** Material provided follows **

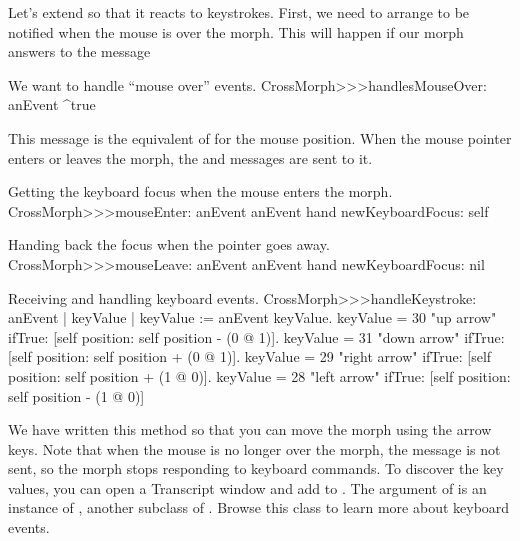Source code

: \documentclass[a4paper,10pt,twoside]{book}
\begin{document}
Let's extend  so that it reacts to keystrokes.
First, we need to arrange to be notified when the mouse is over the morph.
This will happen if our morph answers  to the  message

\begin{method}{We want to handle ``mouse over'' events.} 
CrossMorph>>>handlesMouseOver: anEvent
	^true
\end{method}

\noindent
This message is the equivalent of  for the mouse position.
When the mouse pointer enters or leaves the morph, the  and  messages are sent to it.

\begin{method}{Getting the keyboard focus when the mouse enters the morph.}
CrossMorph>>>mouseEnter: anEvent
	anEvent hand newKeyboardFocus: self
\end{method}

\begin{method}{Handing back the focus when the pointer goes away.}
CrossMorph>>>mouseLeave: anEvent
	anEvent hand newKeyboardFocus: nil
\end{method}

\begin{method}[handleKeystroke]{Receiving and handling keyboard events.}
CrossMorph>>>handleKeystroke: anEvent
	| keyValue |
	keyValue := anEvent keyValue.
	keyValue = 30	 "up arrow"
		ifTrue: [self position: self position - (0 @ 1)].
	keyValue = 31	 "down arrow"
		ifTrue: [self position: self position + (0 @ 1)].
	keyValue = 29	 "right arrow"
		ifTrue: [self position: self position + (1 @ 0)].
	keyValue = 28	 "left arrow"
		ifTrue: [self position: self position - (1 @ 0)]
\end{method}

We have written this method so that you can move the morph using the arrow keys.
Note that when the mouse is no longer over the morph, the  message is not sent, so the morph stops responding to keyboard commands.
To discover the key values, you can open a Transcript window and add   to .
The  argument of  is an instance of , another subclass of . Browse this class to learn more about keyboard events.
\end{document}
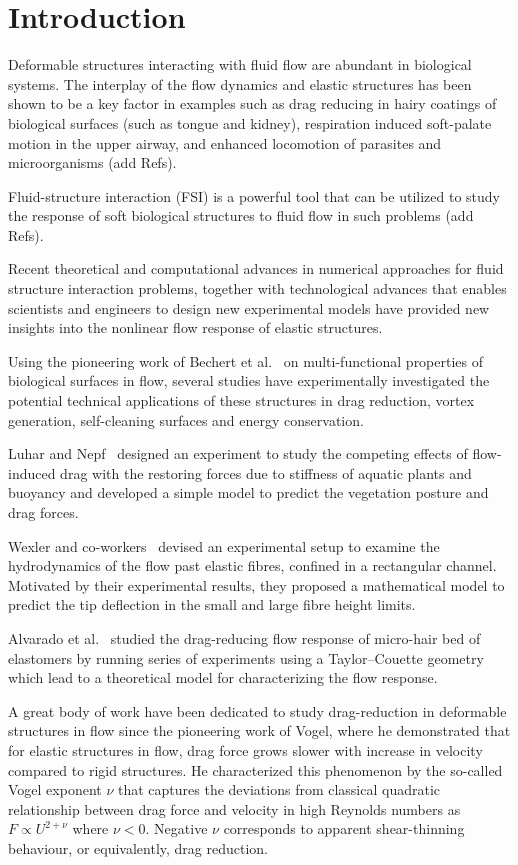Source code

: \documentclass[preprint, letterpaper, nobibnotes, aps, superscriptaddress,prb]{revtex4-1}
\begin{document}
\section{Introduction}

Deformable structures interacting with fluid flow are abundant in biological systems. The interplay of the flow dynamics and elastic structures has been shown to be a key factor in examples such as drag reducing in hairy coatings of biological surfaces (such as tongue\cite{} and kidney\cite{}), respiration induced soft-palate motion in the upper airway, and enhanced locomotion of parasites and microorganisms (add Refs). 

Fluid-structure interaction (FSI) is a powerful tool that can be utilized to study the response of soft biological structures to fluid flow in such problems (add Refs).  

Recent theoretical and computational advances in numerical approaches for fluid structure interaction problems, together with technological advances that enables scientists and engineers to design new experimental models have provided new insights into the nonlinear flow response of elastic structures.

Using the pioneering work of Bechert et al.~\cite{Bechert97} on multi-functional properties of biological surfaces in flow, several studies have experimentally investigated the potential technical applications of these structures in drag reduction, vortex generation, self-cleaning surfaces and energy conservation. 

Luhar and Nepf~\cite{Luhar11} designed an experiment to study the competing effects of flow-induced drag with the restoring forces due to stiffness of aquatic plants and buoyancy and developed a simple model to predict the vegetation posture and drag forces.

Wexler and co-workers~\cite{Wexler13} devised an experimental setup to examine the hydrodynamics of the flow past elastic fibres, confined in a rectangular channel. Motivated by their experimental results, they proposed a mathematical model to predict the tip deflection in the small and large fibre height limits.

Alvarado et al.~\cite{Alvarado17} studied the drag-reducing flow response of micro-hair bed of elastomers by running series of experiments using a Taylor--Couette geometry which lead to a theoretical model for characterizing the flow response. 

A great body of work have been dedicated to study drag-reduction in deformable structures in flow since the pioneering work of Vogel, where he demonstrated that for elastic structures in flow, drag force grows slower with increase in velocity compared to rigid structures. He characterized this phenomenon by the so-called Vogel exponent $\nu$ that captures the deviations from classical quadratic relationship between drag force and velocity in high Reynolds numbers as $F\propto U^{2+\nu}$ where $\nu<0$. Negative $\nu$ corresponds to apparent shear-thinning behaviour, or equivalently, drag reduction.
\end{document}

** End of Material provided **

§ Request
Reproduce the lines above, beginning at the line with "reacts to keystrokes." and stopping after the line with "ifTrue: [self position: self position - (1", exactly as they are.

§ Solution to this task
Let's extend  so that it reacts to keystrokes.
First, we need to arrange to be notified when the mouse is over the morph.
This will happen if our morph answers  to the  message

\begin{method}{We want to handle ``mouse over'' events.} 
CrossMorph>>>handlesMouseOver: anEvent
	^true
\end{method}

\noindent
This message is the equivalent of  for the mouse position.
When the mouse pointer enters or leaves the morph, the  and  messages are sent to it.

\begin{method}{Getting the keyboard focus when the mouse enters the morph.}
CrossMorph>>>mouseEnter: anEvent
	anEvent hand newKeyboardFocus: self
\end{method}

\begin{method}{Handing back the focus when the pointer goes away.}
CrossMorph>>>mouseLeave: anEvent
	anEvent hand newKeyboardFocus: nil
\end{method}

\begin{method}[handleKeystroke]{Receiving and handling keyboard events.}
CrossMorph>>>handleKeystroke: anEvent
	| keyValue |
	keyValue := anEvent keyValue.
	keyValue = 30	 "up arrow"
		ifTrue: [self position: self position - (0 @ 1)].
	keyValue = 31	 "down arrow"
		ifTrue: [self position: self position + (0 @ 1)].
	keyValue = 29	 "right arrow"
		ifTrue: [self position: self position + (1 @ 0)].
	keyValue = 28	 "left arrow"
		ifTrue: [self position: self position - (1 @ 0)]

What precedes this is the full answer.